Lösel: Die Frage der Rechtsabbieger zur Westlichen Ringstraße, das kann man sicher relativ zeitnah machen, wenn es beschlossen würde. Wir kriegen ja eine Vielzahl an Vorschlägen von Ingolstädter Bürgern. Zum Beispiel hat man die Markierung der Straße für die Geradeausfahrer nach der Unterführung der Westlichen Ringstraße unter dem Luitpoldpark Richtung Süden verändert.
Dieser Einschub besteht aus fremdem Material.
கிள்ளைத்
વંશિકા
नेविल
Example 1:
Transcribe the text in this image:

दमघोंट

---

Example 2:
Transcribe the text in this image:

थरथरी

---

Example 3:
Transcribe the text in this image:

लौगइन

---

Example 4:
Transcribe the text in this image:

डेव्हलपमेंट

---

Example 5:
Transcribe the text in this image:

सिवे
Eine ganz kleine Maßnahme, die aber viel bewirkt hat: Jetzt fahren die Autos auf die linke Spur, auf der sich vorher keiner aufgestellt hat.



Und der Vorschlag der CSU, gleich auf dem tiefen Niveau zu bleiben und unter der Münchener Straße durchzufahren?
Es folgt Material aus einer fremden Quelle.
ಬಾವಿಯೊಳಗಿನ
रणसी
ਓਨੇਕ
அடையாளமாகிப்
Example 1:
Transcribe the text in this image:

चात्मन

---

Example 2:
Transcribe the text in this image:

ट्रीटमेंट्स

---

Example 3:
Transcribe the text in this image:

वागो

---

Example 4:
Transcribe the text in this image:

Lösel: Das wurde mit dem Verkehrsplan ja auch geprüft. Die Frage ist, ob man das angehen soll. Und das muss der Stadtrat im März entscheiden.



Die Stimmen, die eine vierspurige Westliche Ringstraße fordern, verstummen auch nicht.
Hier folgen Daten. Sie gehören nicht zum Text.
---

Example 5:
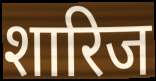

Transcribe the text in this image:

शारिज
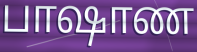
பாஷாண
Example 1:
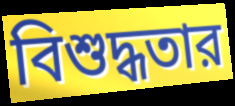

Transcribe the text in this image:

বিশুদ্ধতার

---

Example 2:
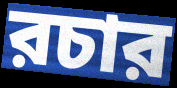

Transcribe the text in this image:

রচার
Lösel: Das Problem ist nicht die Westliche Ringstraße, es sind die Abführungen an Brodmühlweg, Gerolfinger, Neuburger Straße und Friedhofstraße – das ist einfach ein Nadelöhr. Das zweite Nadelöhr ist kurz vor der Brücke und kurz danach. Dass die Leute so langsam fahren, hat was mit den Kreuzungssystemen im Norden und Süden zu tun. Ein Vorschlag der CSU war ja die Unterführung nach der Brücke. Wie gut so eine Unterführung funktioniert, sehen Sie jetzt an der Ettinger Straße – das ist wirklich traumhaft. Es freut mich immer, wenn was vorwärtsgeht.